Tu penses à ses entrailles, les tiennent et l'encastrement de vos corps. C'est chaud. Les respirations s'accélèrent et cela devient inutile cette question même du sens, de la liberté, de l'enfermement, de l'union.

Inutile.

Quelque chose d'unique et absolu est en train de se vivre. L'instant est bref. Dans un souffle presque.
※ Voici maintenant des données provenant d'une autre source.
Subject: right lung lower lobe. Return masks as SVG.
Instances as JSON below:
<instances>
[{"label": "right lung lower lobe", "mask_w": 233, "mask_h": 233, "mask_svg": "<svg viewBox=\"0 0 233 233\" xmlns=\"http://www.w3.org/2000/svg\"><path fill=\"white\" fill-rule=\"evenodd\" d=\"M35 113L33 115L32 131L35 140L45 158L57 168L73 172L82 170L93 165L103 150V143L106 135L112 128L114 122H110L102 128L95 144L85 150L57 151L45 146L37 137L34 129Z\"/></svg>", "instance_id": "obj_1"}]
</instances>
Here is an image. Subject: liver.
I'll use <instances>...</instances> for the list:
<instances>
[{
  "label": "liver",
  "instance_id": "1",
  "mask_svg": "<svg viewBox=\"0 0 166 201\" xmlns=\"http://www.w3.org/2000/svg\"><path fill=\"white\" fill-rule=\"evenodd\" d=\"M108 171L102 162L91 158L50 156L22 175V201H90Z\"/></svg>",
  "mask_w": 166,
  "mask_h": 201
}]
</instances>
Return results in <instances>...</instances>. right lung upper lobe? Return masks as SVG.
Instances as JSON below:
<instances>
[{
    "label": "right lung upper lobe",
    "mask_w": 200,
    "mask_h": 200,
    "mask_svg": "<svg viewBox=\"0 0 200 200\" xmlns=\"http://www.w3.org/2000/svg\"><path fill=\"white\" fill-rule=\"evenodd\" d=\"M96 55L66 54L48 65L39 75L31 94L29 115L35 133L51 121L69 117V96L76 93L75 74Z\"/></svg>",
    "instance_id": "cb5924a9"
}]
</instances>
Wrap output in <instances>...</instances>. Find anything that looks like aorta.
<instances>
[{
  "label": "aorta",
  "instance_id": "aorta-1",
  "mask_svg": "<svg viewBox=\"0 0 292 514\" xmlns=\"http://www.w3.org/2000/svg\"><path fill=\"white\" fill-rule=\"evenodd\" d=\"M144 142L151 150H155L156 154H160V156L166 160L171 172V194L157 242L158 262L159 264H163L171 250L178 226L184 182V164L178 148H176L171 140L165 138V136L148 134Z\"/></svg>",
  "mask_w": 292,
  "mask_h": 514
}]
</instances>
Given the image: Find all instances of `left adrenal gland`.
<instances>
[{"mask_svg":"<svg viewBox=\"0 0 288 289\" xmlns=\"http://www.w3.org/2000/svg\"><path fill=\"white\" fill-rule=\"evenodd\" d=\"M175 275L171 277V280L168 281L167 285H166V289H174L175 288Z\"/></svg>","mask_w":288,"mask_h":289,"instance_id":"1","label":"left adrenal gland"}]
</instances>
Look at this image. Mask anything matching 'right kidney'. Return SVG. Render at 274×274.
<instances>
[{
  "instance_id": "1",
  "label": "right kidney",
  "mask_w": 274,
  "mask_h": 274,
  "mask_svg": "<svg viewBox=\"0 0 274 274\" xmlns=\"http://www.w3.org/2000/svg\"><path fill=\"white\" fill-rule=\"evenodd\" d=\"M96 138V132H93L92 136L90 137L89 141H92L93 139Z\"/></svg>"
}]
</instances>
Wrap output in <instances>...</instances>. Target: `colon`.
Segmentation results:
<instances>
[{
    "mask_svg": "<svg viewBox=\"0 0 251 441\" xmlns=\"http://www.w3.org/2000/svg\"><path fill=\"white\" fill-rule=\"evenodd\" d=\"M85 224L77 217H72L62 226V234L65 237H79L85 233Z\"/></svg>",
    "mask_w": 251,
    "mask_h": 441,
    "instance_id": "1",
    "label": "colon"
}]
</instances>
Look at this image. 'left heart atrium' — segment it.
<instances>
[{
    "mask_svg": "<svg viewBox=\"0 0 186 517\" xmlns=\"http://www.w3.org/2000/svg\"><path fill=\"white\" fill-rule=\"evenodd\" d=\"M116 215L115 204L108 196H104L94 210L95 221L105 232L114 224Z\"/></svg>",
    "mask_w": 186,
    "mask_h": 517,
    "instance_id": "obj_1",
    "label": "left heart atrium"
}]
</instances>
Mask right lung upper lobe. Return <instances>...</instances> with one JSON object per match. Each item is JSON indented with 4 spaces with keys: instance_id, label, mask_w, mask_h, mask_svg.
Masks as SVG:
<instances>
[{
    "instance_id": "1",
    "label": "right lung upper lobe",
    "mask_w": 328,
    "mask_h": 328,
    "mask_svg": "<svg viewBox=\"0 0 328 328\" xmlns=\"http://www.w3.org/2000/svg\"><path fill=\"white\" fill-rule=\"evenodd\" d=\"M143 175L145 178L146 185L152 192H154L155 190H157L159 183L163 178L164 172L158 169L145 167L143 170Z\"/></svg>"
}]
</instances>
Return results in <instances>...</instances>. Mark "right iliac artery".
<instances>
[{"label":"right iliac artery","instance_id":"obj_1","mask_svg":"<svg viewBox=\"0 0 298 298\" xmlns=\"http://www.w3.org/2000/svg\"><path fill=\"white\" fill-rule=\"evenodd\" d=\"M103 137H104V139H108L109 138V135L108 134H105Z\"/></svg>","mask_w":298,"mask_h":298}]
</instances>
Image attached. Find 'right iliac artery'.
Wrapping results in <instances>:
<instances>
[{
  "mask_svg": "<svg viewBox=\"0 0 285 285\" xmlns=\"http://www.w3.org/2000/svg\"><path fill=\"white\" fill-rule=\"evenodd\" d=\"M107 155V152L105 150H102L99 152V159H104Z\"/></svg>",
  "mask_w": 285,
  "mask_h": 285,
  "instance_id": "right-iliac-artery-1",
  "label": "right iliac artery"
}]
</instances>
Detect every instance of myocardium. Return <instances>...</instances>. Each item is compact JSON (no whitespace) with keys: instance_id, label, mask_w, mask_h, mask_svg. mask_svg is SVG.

De la poussière et des particules folles, dansent autour des corps en fusion, avant que, soudain, tout ne cesse.

 

J'ignore si tu attends longtemps avant de te rhabiller, et quitter la scène. Je crois de plus, que beaucoup de monde s'en fout. C'est une sacrée injustice pour toi je le sais, mais sincèrement, je le crois, tu es de nouveau seul et cela n'émeut personne.

Au fond de toi, tu comprends que ça ne fait rien de grave.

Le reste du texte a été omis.